Pasan cosas. Demasiadas. Pero pareciera que nada nuevo está a punto de ocurrir. Hay días en que me da por pensar que estamos viviendo de prestado; si no, no me explico por qué estamos tan postrados. Quizás por eso el pasado miércoles me fui a la Filmoteca de Navarra para ver un documental de esos llamados militantes. De pronto, un par de tipos llegados de Gaza me revelaron que la vida es plácidamente insoportable. Una mujer palestina histerizada por el dolor de la muerte de su hija parapléjica por un dron israelí, unos pescadores enloquecidos tras el bostezo asesino de un misil que mató a cuatro hijos mientras jugaban con las olas del mar de Gaza, un crío palestino de apenas dos años asesinado por soldados judíos que iban de cacería, otro niño reventado por un M16 mientras juega y de cuya inocencia solo quedan veintiún gramos, el peso del alma al morir. Ese niño lloraba y lloraba hasta cavar con cada lágrima su propia sepultura. Y así hasta completar sesenta minutos de tensión doliente como el llanto de un demonio. Sesenta minutos para comprobar como un gobierno, el israelí, ha convertido el crimen en su mayor valor.

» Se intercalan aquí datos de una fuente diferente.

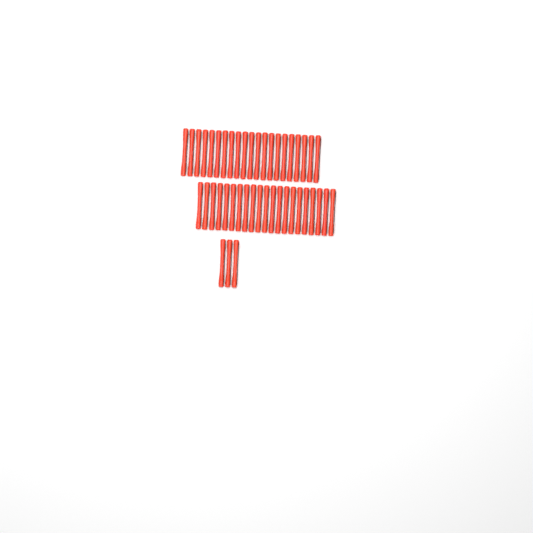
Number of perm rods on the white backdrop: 45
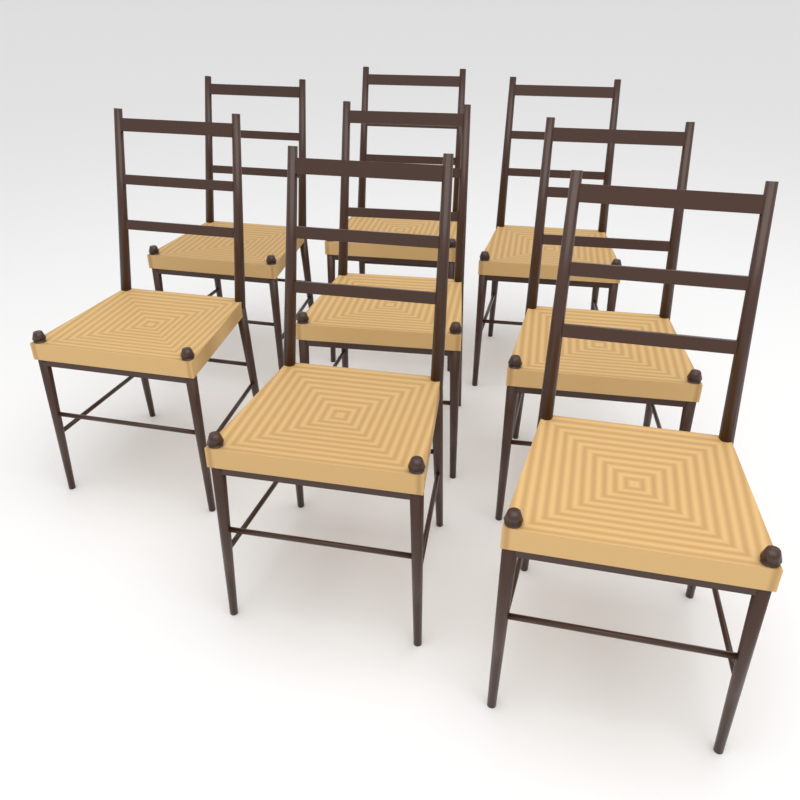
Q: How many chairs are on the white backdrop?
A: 8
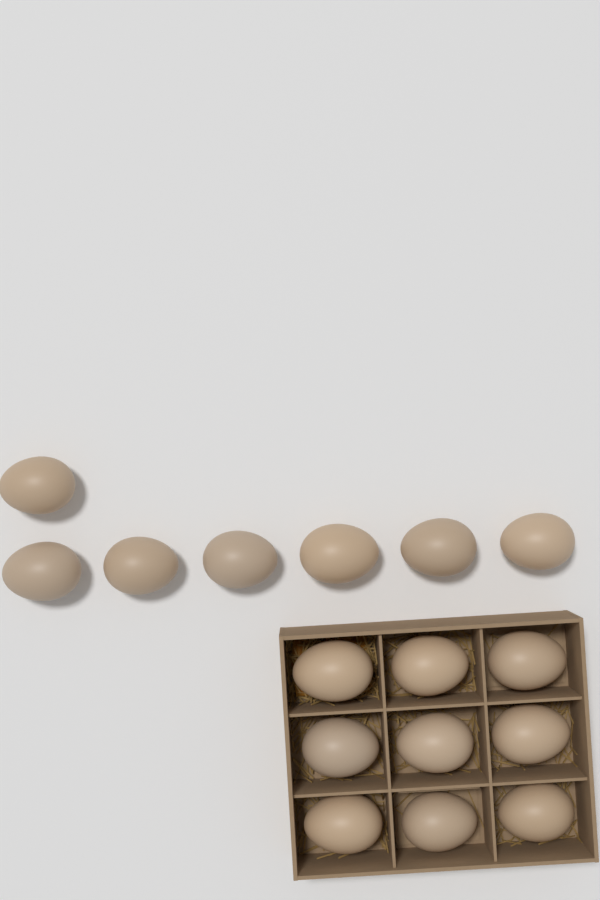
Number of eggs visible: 16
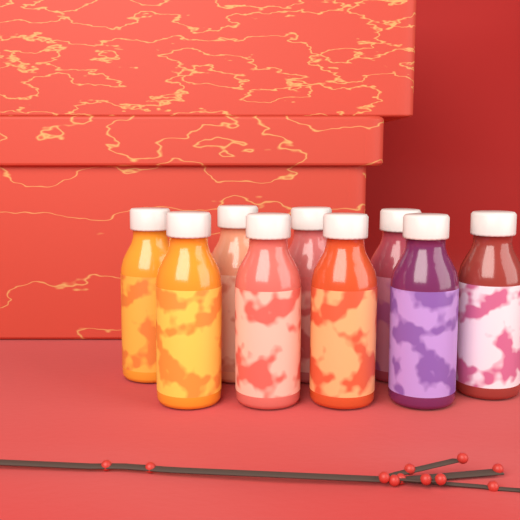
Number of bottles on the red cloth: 9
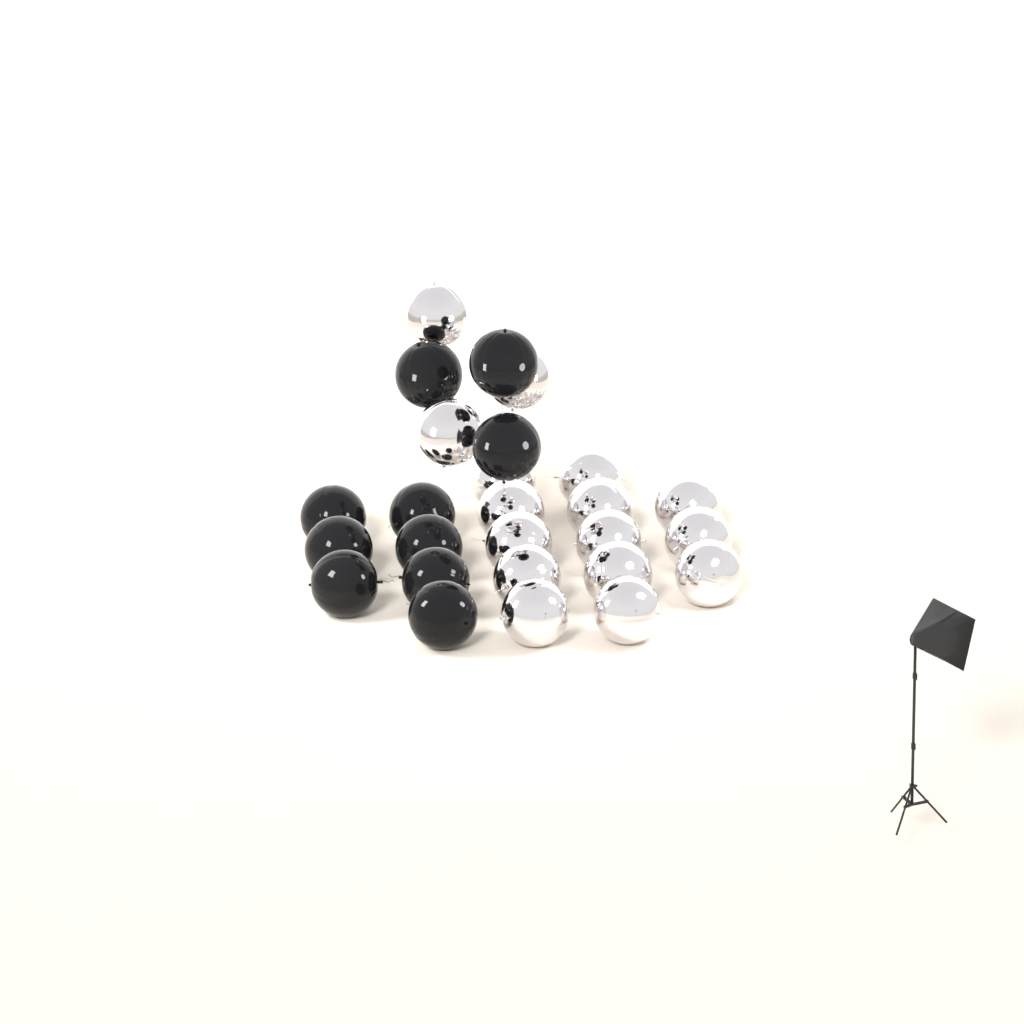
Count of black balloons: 10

El documental Gas the Arabs, de Julio Fernández Campo y Carles Bover, narra la última agresión israelí de 2014 y la posguerra silenciada en Gaza y Cisjordania. Un conflicto que no es entre dos bandos, sino entre un ejército y dos millones de personas encerradas en una ratonera de 360 kilómetros cuadrados a merced de soldados, francotiradores y colonos narcotizados por un odio histórico.

Al acabar la proyección se hizo un silencio espeso e inquietante. Aquellos cadáveres nos dejaron pegados a nuestra comodidad. Y quisimos salir corriendo en busca de aire para enjuagar aquel puñado de lágrimas. Y es que este documental tenso e inmenso muestra la muerte, que allí no pasa de moda, el dolor y el bombardeo de niños, mujeres y hombres ante la más absoluta indiferencia internacional. No sé si escribir esto sirve de algo. Pero si una columna periodística puede ser tu salvavidas diario, me apunto.